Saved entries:
•••••

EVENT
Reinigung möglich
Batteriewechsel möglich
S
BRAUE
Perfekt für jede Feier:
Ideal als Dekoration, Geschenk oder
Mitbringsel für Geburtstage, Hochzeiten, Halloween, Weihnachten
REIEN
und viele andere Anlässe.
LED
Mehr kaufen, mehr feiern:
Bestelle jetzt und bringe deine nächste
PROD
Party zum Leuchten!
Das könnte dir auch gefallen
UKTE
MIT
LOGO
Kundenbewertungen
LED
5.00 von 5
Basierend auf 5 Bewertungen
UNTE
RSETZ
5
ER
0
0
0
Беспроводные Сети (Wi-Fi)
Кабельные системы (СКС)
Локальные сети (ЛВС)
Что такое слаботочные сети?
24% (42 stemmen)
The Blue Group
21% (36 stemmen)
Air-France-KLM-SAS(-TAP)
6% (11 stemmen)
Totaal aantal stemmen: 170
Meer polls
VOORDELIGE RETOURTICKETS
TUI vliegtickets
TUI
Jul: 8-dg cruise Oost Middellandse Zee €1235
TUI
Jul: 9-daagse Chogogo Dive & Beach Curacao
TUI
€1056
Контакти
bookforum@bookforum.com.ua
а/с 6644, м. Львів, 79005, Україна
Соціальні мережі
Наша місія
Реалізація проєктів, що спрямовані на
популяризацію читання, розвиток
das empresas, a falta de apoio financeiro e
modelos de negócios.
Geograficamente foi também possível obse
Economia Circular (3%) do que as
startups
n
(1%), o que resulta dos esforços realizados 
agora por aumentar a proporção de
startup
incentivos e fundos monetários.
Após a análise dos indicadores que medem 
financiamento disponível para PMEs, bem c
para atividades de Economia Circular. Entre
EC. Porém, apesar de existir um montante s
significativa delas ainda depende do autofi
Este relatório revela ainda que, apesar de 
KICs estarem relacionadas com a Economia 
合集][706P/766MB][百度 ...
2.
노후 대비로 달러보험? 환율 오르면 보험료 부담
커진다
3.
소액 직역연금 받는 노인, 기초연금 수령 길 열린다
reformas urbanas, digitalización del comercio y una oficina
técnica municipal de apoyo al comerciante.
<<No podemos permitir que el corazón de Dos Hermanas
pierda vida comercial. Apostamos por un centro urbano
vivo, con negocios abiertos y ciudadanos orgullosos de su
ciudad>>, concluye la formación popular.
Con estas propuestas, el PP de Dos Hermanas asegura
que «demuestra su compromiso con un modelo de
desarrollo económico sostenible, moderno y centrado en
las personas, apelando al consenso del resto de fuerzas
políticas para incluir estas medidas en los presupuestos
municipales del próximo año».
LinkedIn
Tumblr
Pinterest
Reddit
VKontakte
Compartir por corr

•••••

BRIEF:
Every entry above should be returned exactly as written.

RESULT OF THE TASK:
EVENT
Reinigung möglich
Batteriewechsel möglich
S
BRAUE
Perfekt für jede Feier:
Ideal als Dekoration, Geschenk oder
Mitbringsel für Geburtstage, Hochzeiten, Halloween, Weihnachten
REIEN
und viele andere Anlässe.
LED
Mehr kaufen, mehr feiern:
Bestelle jetzt und bringe deine nächste
PROD
Party zum Leuchten!
Das könnte dir auch gefallen
UKTE
MIT
LOGO
Kundenbewertungen
LED
5.00 von 5
Basierend auf 5 Bewertungen
UNTE
RSETZ
5
ER
0
0
0
Беспроводные Сети (Wi-Fi)
Кабельные системы (СКС)
Локальные сети (ЛВС)
Что такое слаботочные сети?
24% (42 stemmen)
The Blue Group
21% (36 stemmen)
Air-France-KLM-SAS(-TAP)
6% (11 stemmen)
Totaal aantal stemmen: 170
Meer polls
VOORDELIGE RETOURTICKETS
TUI vliegtickets
TUI
Jul: 8-dg cruise Oost Middellandse Zee €1235
TUI
Jul: 9-daagse Chogogo Dive & Beach Curacao
TUI
€1056
Контакти
bookforum@bookforum.com.ua
а/с 6644, м. Львів, 79005, Україна
Соціальні мережі
Наша місія
Реалізація проєктів, що спрямовані на
популяризацію читання, розвиток
das empresas, a falta de apoio financeiro e
modelos de negócios.
Geograficamente foi também possível obse
Economia Circular (3%) do que as
startups
n
(1%), o que resulta dos esforços realizados 
agora por aumentar a proporção de
startup
incentivos e fundos monetários.
Após a análise dos indicadores que medem 
financiamento disponível para PMEs, bem c
para atividades de Economia Circular. Entre
EC. Porém, apesar de existir um montante s
significativa delas ainda depende do autofi
Este relatório revela ainda que, apesar de 
KICs estarem relacionadas com a Economia 
合集][706P/766MB][百度 ...
2.
노후 대비로 달러보험? 환율 오르면 보험료 부담
커진다
3.
소액 직역연금 받는 노인, 기초연금 수령 길 열린다
reformas urbanas, digitalización del comercio y una oficina
técnica municipal de apoyo al comerciante.
<<No podemos permitir que el corazón de Dos Hermanas
pierda vida comercial. Apostamos por un centro urbano
vivo, con negocios abiertos y ciudadanos orgullosos de su
ciudad>>, concluye la formación popular.
Con estas propuestas, el PP de Dos Hermanas asegura
que «demuestra su compromiso con un modelo de
desarrollo económico sostenible, moderno y centrado en
las personas, apelando al consenso del resto de fuerzas
políticas para incluir estas medidas en los presupuestos
municipales del próximo año».
LinkedIn
Tumblr
Pinterest
Reddit
VKontakte
Compartir por corr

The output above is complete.